The unit's accomplishments totaled 1,917 patient encounters; 5,508 dental services rendered; 1,159 exams performed; and 1,851 oral hygiene instructions, 2,044 fluoride varnishes, 342 cleanings, 371 fillings, and 466 extractions provided. The total dollar value for dental services and treatments was $324,819.00.

"I really appreciated the interaction of the military people and the other volunteers," Schoenbeck said. "Everyone cares so much about this mission and everybody really cares about these people. They (Dominicans) were very grateful. To tell you the truth, it's a tough job. It was a 14 to 18 hour day. You get up at 5 o'clock, go out to the facility on the tender boat, you work all day, there are no toilets, no running water. At the end of the day, you clean up, pack up and try to get back to the ship by 5. We'd eat dinner, then have staff meetings. You're not really done till 8 o'clock at night."

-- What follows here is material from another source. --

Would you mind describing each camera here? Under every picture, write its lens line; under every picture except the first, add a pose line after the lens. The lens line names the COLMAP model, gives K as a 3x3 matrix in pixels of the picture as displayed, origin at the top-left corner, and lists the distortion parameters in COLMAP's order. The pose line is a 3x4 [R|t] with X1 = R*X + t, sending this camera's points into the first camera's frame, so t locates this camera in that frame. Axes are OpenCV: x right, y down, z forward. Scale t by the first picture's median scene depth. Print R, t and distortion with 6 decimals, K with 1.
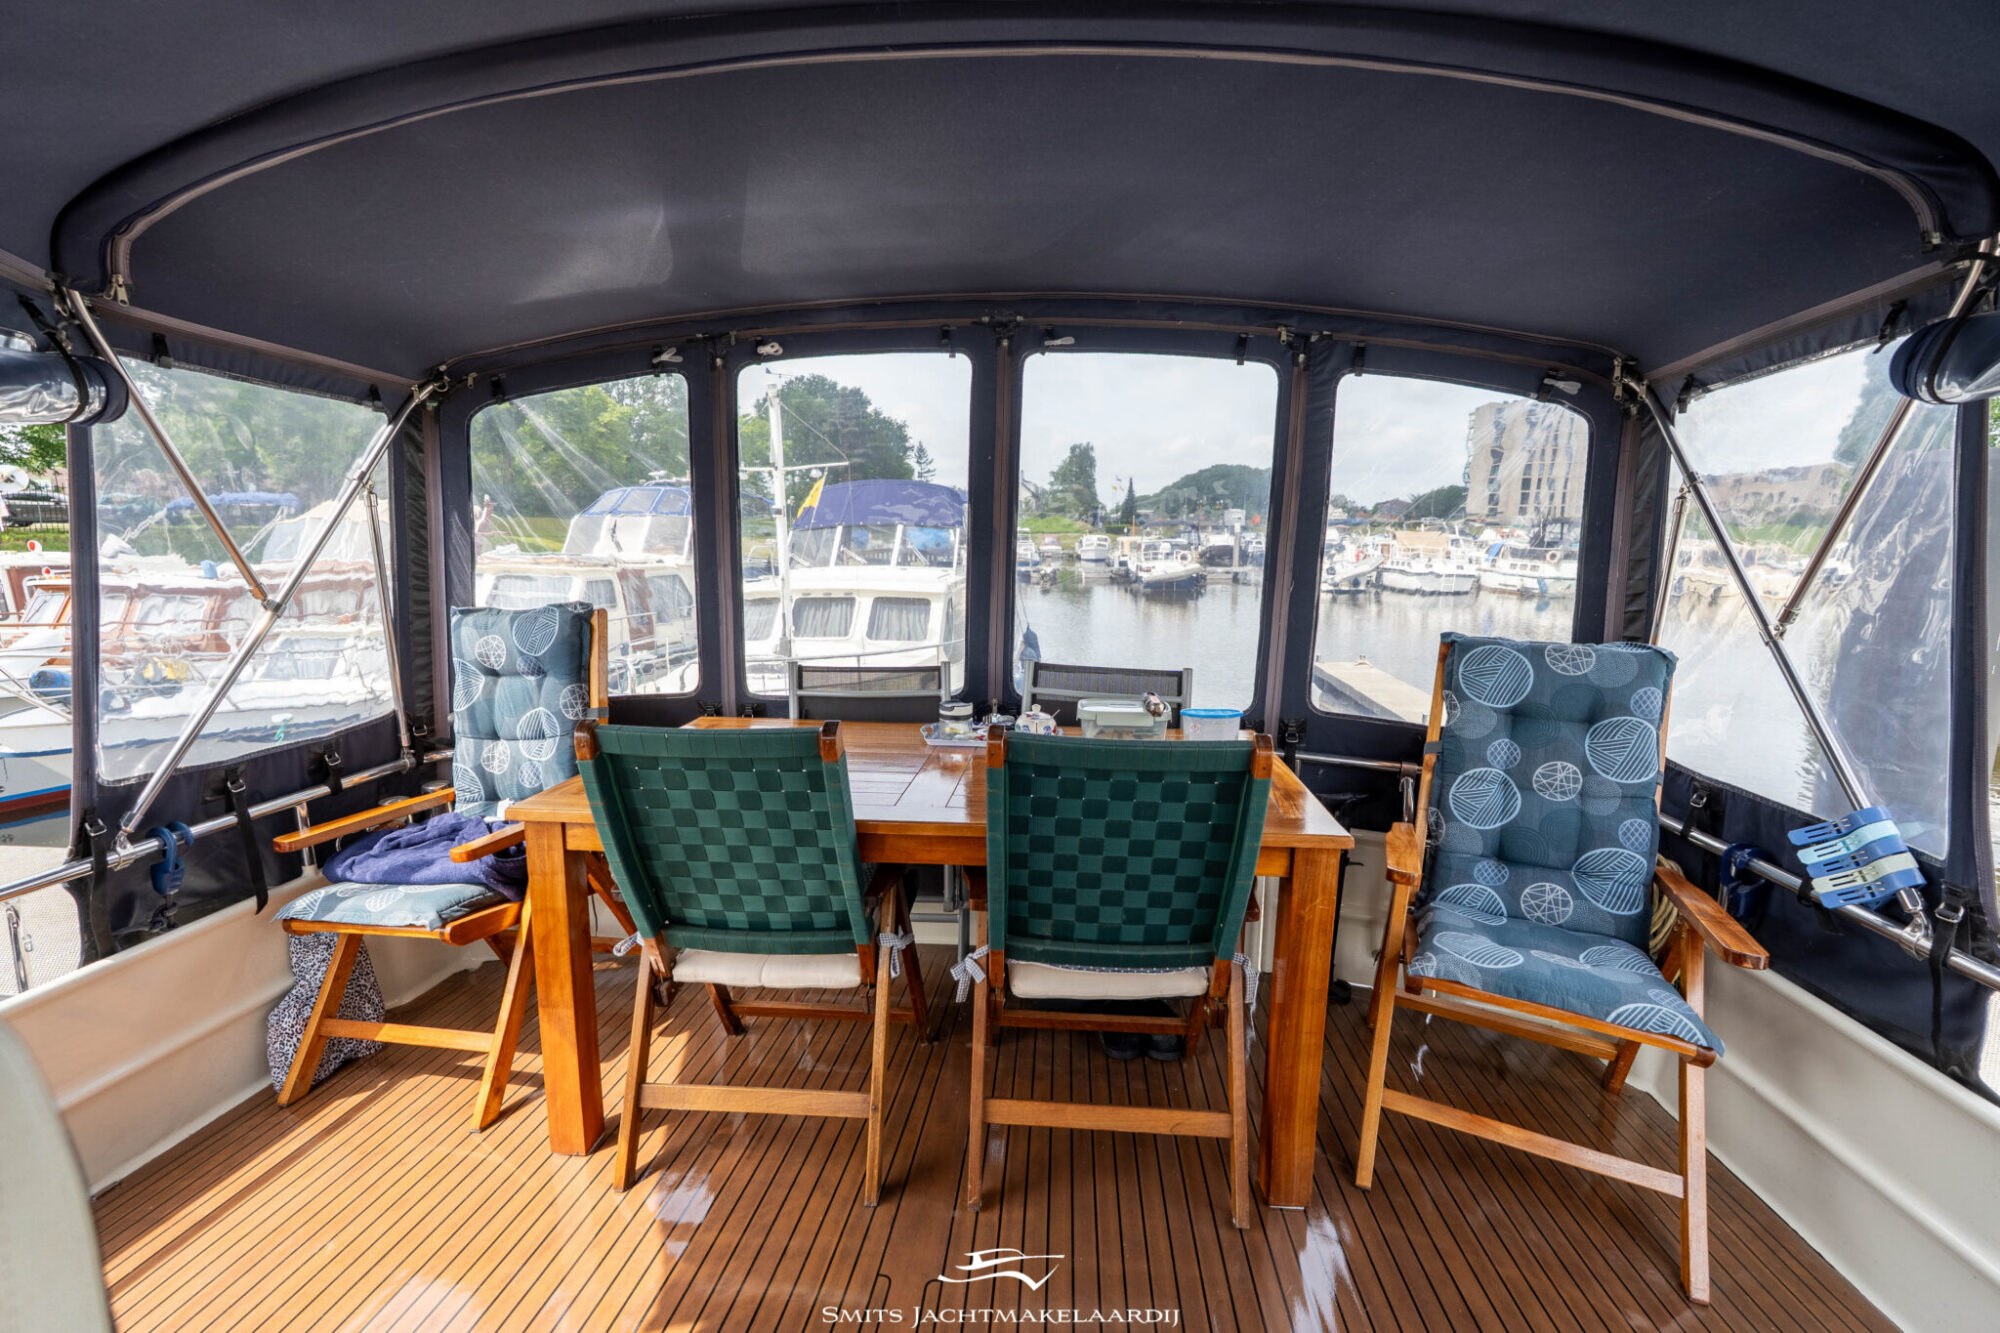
lens RADIAL K [[879.3, 0, 1003.4], [0, 879.3, 673.9], [0, 0, 1]] dist [-0.008577, 0.003184]
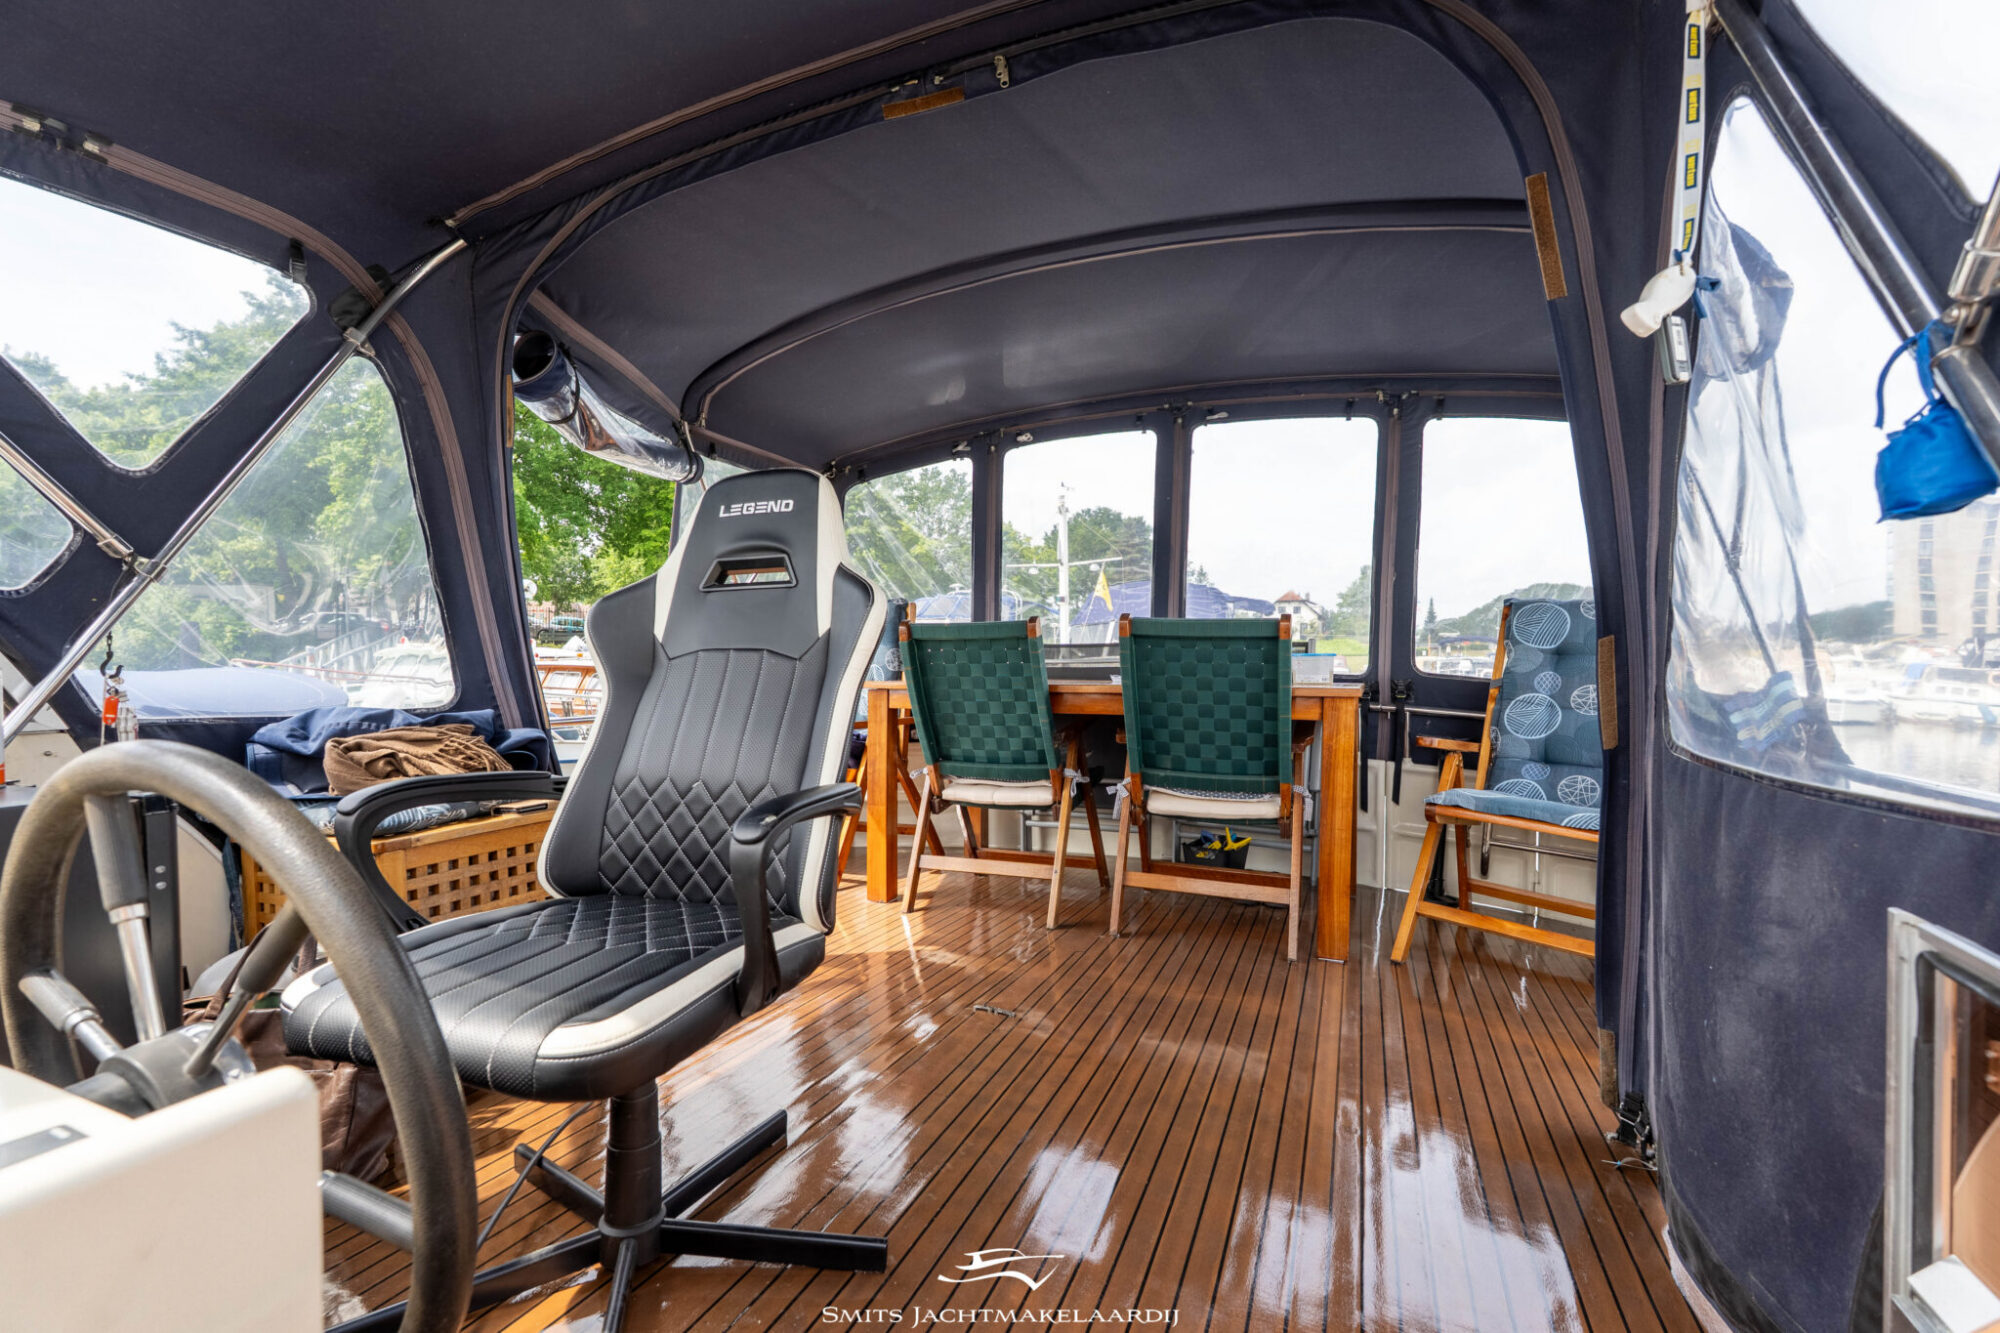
lens RADIAL K [[882.5, 0, 1009.8], [0, 882.5, 670.5], [0, 0, 1]] dist [-0.001428, -0.010326]
pose [[0.952879, 0.000465, -0.303352, 0.249210], [-0.044758, 0.989270, -0.139076, 0.348418], [0.300032, 0.146100, 0.942675, -0.562479]]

There was plenty of humor and companionship to enjoy, as well. One memorable moment came when Dr. Schoenbeck was introduced to military rations called MRE at the field hospital. According to military personnel, MRE was short for 'Meals Rejected by Ethiopians'. "But there was nothing wrong with them, they were actually pretty good," laughed Schoenbeck.

Comfort and Mercy trade off trips each year. Comfort operates out of the East Coast and Mercy out of the West Coast. Each trip is a year in the making. Delicate and detailed negotiations are held with diplomatic agencies and government ministries to allow the floating hospitals to provide the humanitarian services so many in the world depend on.

Comfort is scheduled to go out again in 2011. And if Dr. Schoenbeck has his way, he'll be sailing with her when she does.